Archivo restaurado
Universo Centro 034
Mayo 2012
Por GUSTAVO ÁLVAREZ GARDEAZÁBAL
Ilustraciones de Verónica Velásquez
Andrés Caicedo era tartamudo, pero tenía tanta fe en sí mismo que lo primero que pretendió ser fue actor de teatro. Como no era tartamudo suave sino bien pegado, nadie daba un peso por su actuación. Debió haberse dado cuenta muy pronto, y prefirió convertirse en director de su propio grupo de teatro, por entonces al mando de su parcero mayor, Jaime Acosta.
Yo lo conocí cuando estaba montando una obra de Ionesco en el teatrino del colegio San Luis Gonzaga de los Hermanos Maristas, donde estudiaba.
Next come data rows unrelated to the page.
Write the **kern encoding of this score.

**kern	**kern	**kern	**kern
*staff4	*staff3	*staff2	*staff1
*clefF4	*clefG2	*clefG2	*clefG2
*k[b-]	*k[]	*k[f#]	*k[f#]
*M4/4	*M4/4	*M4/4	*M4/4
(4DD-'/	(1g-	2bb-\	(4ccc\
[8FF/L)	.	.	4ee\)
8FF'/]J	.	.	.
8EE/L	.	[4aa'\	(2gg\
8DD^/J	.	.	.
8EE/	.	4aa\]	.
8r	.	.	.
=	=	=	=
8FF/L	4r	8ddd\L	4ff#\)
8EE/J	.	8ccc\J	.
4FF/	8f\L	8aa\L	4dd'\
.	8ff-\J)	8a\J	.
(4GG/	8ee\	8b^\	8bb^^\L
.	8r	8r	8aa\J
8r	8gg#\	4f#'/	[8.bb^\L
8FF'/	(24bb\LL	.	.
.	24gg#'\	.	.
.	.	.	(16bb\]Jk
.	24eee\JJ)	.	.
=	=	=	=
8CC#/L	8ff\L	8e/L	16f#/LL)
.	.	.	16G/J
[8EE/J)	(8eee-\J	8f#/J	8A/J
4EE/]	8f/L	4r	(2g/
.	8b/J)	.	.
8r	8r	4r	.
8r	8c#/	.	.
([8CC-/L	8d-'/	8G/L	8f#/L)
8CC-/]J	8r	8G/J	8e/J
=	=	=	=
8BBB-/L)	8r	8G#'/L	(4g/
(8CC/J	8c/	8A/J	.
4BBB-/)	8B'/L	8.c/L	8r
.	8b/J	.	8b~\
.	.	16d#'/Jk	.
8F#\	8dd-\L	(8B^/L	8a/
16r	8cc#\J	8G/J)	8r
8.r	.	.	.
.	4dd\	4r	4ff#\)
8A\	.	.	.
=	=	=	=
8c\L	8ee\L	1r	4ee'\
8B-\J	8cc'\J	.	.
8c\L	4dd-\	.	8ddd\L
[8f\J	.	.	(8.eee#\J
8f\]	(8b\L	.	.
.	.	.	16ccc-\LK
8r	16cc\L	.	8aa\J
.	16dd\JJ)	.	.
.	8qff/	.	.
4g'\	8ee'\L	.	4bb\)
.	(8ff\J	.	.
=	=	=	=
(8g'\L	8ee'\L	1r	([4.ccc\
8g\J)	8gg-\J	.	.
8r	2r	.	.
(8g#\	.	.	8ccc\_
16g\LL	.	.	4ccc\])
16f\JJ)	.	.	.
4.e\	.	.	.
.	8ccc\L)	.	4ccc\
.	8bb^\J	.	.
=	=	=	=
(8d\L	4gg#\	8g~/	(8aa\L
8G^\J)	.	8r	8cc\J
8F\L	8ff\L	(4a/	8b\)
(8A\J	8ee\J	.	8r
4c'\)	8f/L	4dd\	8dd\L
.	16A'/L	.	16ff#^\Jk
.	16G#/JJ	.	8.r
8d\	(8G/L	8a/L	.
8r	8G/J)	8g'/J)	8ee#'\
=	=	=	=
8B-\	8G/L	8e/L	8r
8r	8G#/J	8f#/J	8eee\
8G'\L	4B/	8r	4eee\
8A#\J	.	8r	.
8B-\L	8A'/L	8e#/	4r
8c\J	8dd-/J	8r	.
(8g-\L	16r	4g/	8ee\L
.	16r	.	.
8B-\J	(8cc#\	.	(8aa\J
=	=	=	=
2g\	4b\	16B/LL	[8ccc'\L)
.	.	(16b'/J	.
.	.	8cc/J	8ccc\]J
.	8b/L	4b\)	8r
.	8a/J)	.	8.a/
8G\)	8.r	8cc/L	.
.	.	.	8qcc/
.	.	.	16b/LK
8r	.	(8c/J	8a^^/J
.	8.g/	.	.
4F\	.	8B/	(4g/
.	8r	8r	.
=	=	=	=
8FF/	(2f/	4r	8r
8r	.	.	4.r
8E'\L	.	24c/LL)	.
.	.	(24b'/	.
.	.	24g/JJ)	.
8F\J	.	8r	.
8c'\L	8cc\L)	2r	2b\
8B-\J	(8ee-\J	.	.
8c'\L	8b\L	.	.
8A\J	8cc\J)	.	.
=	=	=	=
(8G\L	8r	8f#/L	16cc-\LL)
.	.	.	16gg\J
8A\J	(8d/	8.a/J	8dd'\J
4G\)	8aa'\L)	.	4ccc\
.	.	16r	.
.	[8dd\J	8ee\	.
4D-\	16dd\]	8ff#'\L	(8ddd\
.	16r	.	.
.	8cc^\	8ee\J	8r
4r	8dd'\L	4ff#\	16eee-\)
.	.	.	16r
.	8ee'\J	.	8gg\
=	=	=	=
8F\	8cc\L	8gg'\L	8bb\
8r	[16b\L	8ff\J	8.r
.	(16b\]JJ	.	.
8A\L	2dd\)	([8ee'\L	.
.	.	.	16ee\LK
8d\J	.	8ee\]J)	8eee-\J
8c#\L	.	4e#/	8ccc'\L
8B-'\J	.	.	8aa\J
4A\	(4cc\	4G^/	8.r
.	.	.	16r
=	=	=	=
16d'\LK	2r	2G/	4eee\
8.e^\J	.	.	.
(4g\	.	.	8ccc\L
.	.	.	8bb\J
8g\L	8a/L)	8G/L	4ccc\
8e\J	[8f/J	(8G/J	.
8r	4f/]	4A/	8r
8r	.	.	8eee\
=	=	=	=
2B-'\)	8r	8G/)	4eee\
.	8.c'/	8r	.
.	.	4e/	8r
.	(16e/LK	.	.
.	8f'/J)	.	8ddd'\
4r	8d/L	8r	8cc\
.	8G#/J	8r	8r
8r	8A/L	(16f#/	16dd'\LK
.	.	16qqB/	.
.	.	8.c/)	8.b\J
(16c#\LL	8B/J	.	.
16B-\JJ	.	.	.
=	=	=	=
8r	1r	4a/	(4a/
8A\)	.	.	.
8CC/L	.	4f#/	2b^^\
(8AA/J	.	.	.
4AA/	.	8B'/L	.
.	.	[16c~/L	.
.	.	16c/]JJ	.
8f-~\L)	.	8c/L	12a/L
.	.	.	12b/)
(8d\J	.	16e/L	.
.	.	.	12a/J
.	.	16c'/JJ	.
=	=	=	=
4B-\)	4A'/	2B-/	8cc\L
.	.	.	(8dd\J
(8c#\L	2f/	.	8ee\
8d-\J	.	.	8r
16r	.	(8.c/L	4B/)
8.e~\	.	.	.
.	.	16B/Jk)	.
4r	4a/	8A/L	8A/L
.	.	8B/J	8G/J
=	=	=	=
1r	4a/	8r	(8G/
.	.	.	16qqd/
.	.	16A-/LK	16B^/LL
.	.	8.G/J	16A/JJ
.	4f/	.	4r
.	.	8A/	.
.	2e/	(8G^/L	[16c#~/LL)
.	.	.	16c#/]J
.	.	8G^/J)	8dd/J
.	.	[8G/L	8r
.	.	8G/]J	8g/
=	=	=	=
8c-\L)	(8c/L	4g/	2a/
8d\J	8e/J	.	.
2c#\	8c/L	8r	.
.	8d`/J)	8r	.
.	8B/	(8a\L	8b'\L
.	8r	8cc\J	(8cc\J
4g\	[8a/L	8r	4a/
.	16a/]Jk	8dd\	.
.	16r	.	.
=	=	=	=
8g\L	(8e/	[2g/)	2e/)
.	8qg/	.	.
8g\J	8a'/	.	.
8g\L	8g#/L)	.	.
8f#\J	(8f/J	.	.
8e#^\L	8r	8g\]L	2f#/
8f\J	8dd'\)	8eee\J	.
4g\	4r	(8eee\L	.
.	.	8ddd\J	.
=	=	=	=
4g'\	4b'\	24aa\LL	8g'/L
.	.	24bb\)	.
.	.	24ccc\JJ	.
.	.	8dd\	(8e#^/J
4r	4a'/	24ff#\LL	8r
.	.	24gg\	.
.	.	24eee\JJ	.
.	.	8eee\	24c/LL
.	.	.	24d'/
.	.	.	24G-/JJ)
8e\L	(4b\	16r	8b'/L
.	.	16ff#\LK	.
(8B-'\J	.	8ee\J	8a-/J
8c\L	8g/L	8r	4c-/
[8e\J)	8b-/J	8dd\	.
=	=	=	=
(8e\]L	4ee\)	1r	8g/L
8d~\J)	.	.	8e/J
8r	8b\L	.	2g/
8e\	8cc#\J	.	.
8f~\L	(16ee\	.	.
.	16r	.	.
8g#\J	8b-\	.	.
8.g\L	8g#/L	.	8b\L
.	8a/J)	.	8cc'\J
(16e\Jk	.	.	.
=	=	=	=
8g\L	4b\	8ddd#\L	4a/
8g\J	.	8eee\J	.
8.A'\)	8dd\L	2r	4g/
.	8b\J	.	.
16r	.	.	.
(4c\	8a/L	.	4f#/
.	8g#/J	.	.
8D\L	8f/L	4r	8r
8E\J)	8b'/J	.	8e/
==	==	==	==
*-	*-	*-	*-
Quien iba a ser su cuñado, Danilo Rodríguez, representante de arquitectura en el Consejo Directivo de la Federación de Estudiantes de la Universidad del Valle, me había entregado el cuento de su cuñadito para que lo publicara en “Página Nueva”, una sección del suplemento dominical de Occidente que manejábamos Carmiña Navia y el suscrito. El texto era tan golpeante como fue toda la literatura de Andrés y no vacilé en publicarlo. Al no saber decir gracias, y quedarle imposible manifestarse con su tartamudez por el teléfono, me pidió que le conociera acompañándole a un ensayo de su obra de teatro.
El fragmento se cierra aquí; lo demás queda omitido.